Septembre | Le Passeport Savoyard 


Les restrictions post-confinement ne permettant pas de nouvelle intervention en classe, le projet initial est interrompu et les élèves quittent l’école primaire quelques mois plus tard.  
Afin de boucler malgré tout la résidence, les Ateliers Médicis proposent l’élaboration d’un “kit de transmission”, un programme de travail clé en main, qui sera remis à l’enseignante et à sa nouvelle classe en septembre.
Lors des premières semaines de travail, les élèves étaient équipés d’un carnet de bord dans lequel ils devaient rendre compte de leurs découvertes et des ateliers effectués. Cette idée a été reprise et développée pour créer le Passeport savoyard, inspiré du Passport To Your National Parks® américain.

Ce carnet bleu est mis en page pour accompagner plusieurs ateliers créatifs (illustration, bande-dessinée, découpage, composition, ...) tous liés à une histoire de la région. Il aborde notamment la légende du lac Bénit, la mémoire du glacier des Bossons, les plans neige, l’histoire de l’horlogerie et du décolletage, “la bête”, la Résistance du maquis des Glières, ...
Le carnet propose également des petits exercices de dessin ludiques inspirés du Livre d’anti-coloriage (Susan Striker, Edward Kimmel, éd. Seuil Jeunesse) 
Durant la résidence des linogravures thématiques avaient été réalisées pour s’intégrer aux carnets de bords des enfants. Ce concept a été repris pour l’élaboration du kit du Passeport savoyard. La linogravure a cependant été remplacée par le tampon encreur, plus simple à réaliser et à manipuler. 
Pour chaque histoire, un motif spécifique a été dessiné. Les passeports sont fournis avec un set de huit tampons en bois, que l’instituteur ou l’institutrice peut venir aposer pour valider l’avancée des enfants à la fin de chaque chapitre.
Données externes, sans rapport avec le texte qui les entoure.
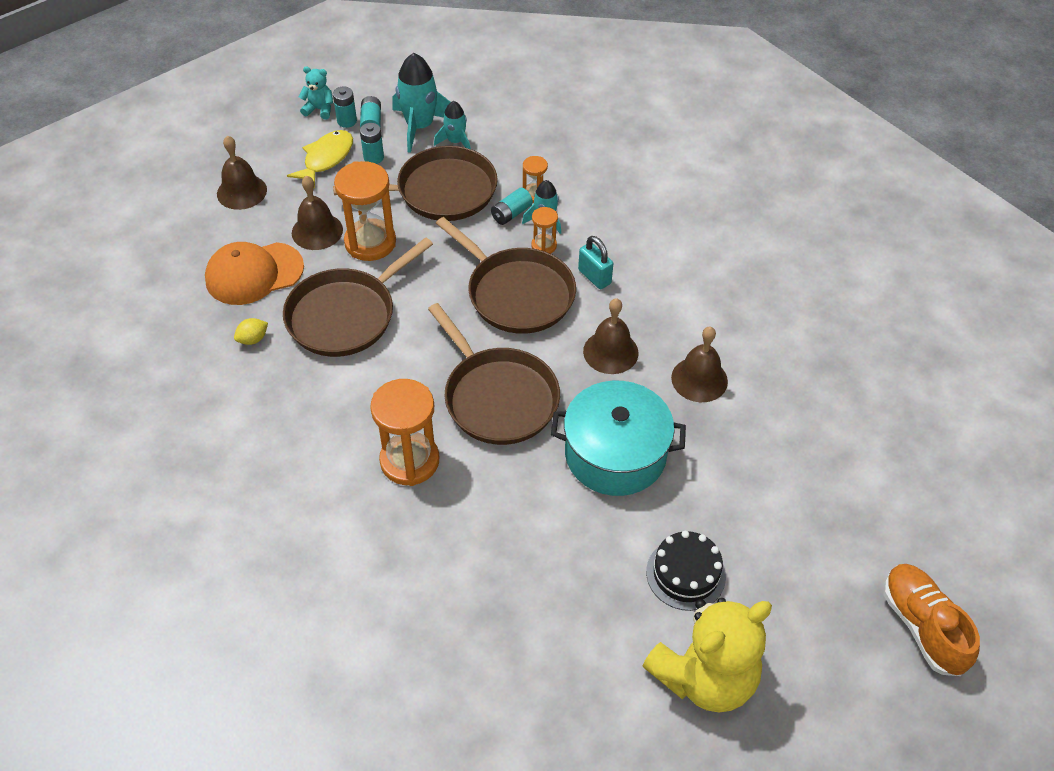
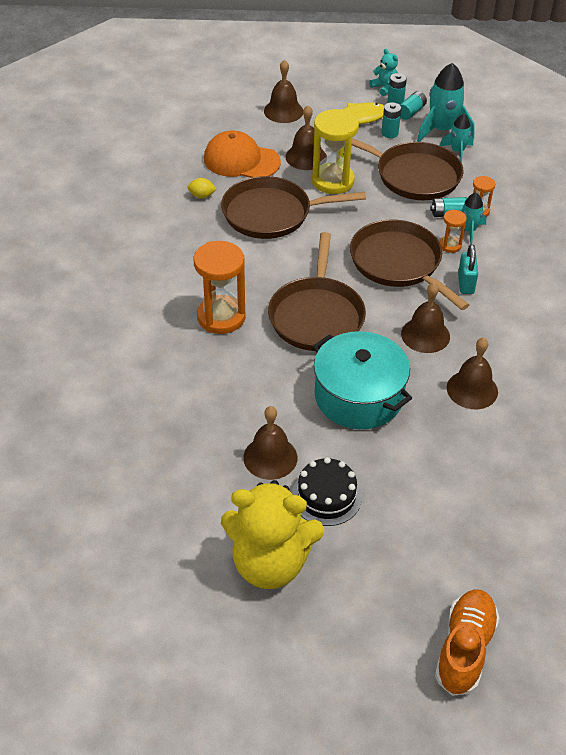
camera: 40 degrees right, 5 degrees down
orange hourglass [334,161,396,261] -> yellow hourglass [312,109,359,194]
brown pan [436,217,576,334] -> brown pan turned 150 degrees clockwise [350,220,469,310]
none -> brown bell [243,406,297,480]

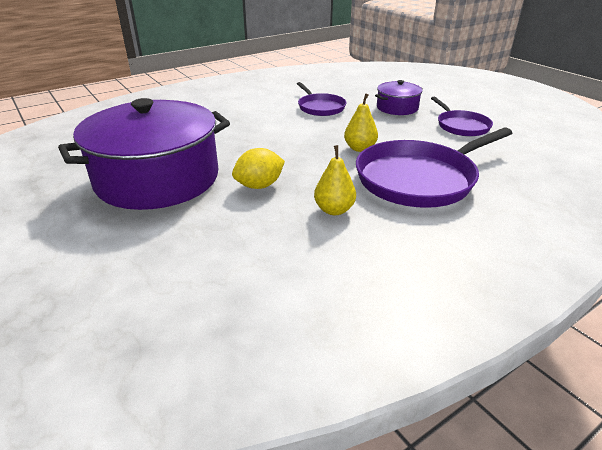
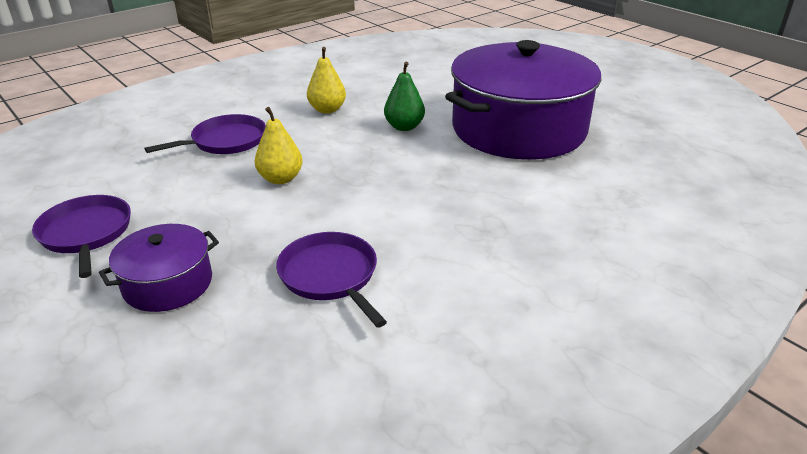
camera: 175 degrees right, 0 degrees up
yellow lemon [232,148,285,189] -> green pear [384,62,425,131]
purple pan [356,128,512,208] -> purple pan [145,114,266,154], size x0.55

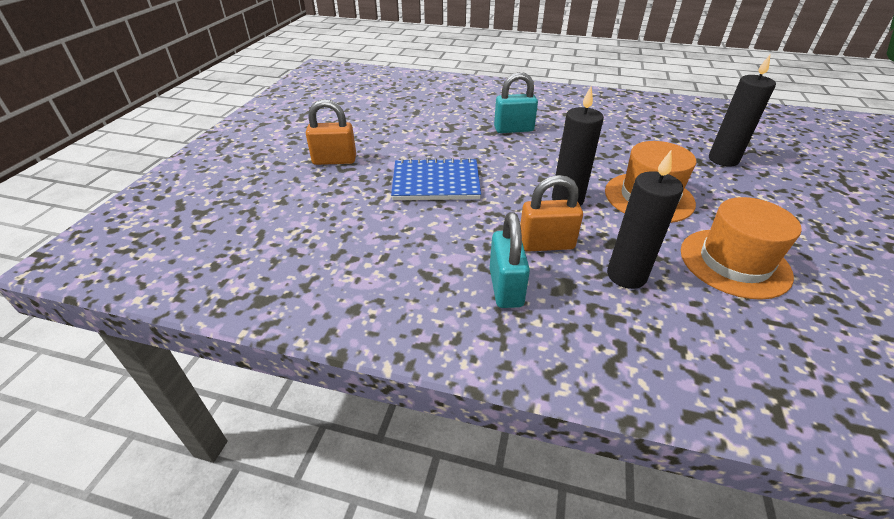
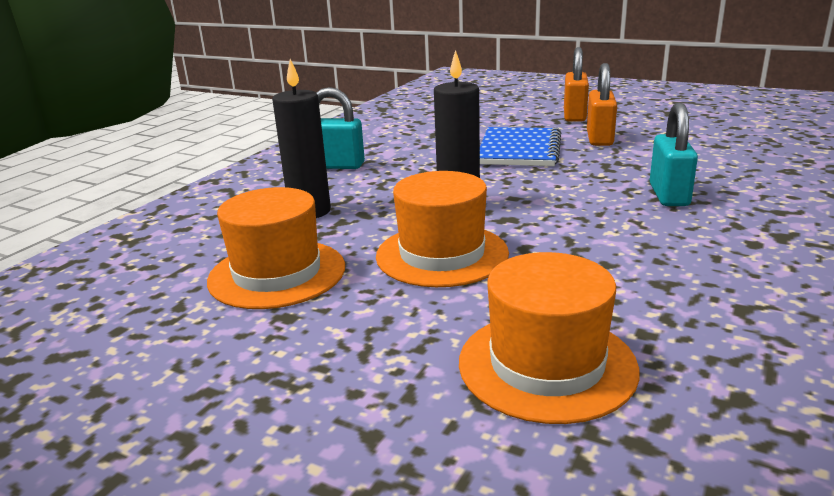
camera: 105 degrees right, 15 degrees down
orange padlock [520,175,583,252] -> orange padlock moved to [587,63,617,146]
black candle [709,55,776,167] -> orange hat [459,252,640,424]

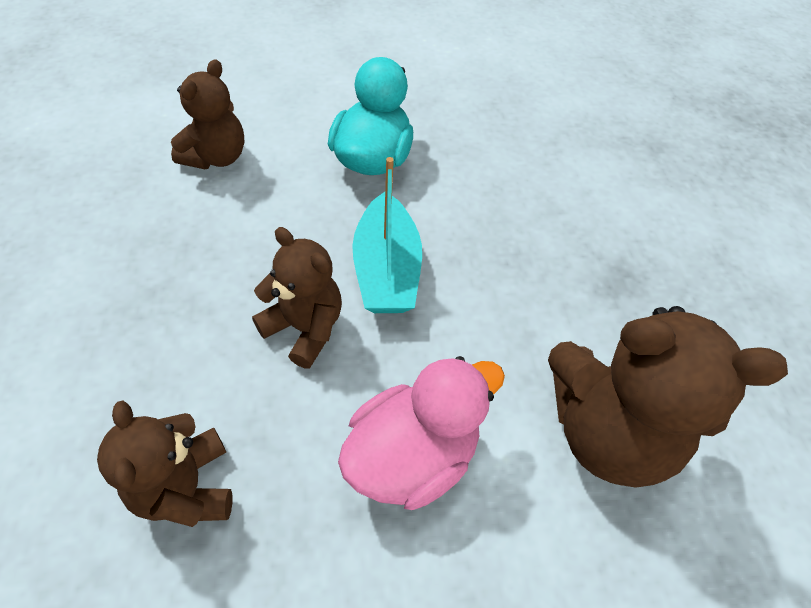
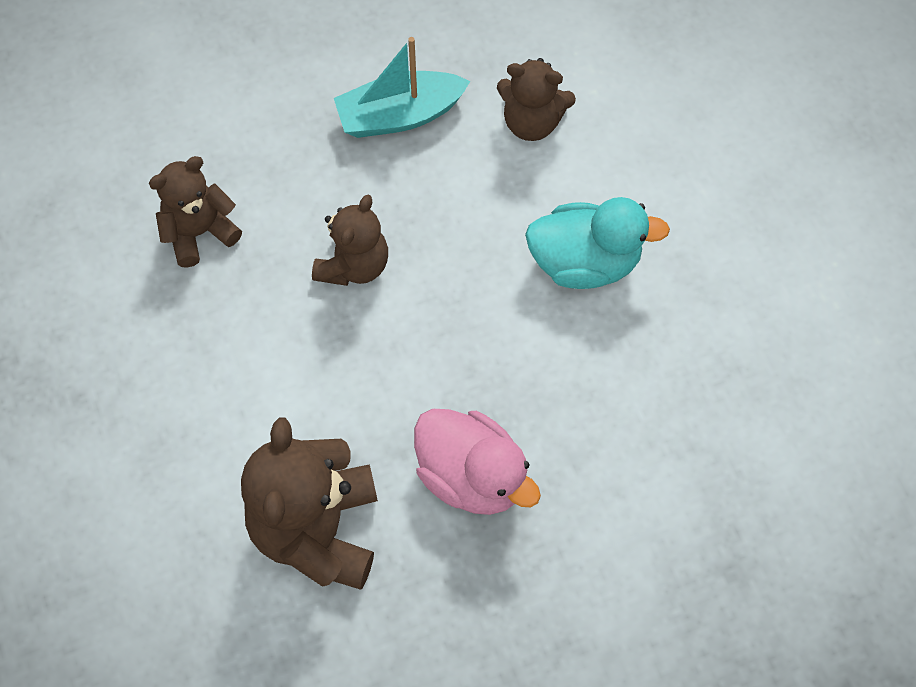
camera: 80 degrees right, 10 degrees up
pink duck [338,356,505,510] -> pink duck moved to [414,409,541,515]
turquoise boat [352,157,422,313] -> turquoise boat moved to [334,37,470,138]

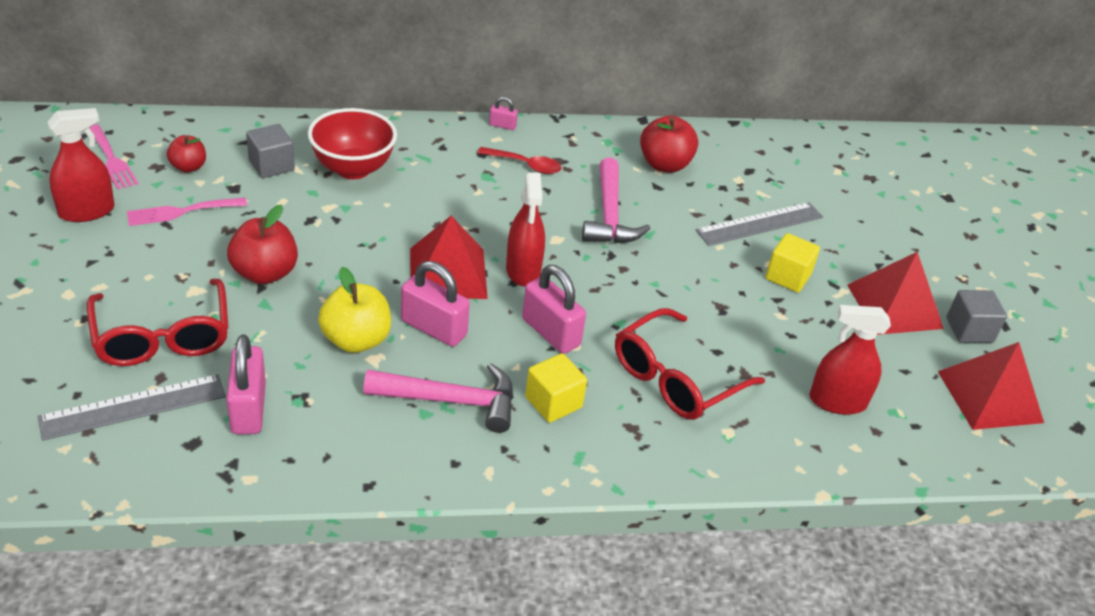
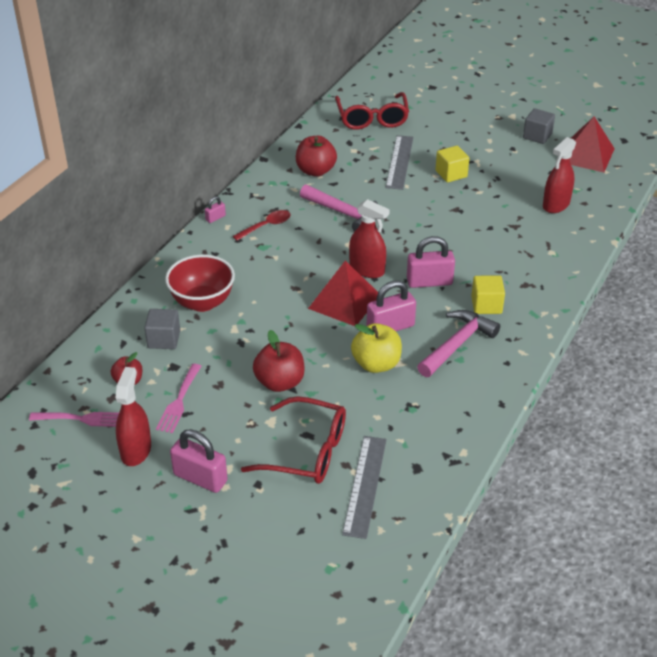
camera: 50 degrees left, 0 degrees up
pink padlock [226,335,266,434] -> pink padlock moved to [170,429,228,493]
red glasses [615,308,765,420] -> red glasses moved to [335,92,409,130]
red pyramid [847,252,944,335] -> none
Le kit du Passeport savoyard a été remis à une nouvelle classe à la rentrée 2020. La levée des restrictions a permis quelques visites pour aller jeter un coup d’œil aux carnets en cours d’utilisation.
Cette résidence en Haute-Savoie et les histoires rencontrées en route ont inspiré l’album de bande-dessinée Dans l’Ombre du Mont-Blanc, publié aux éditions Dargaud en septembre 2021.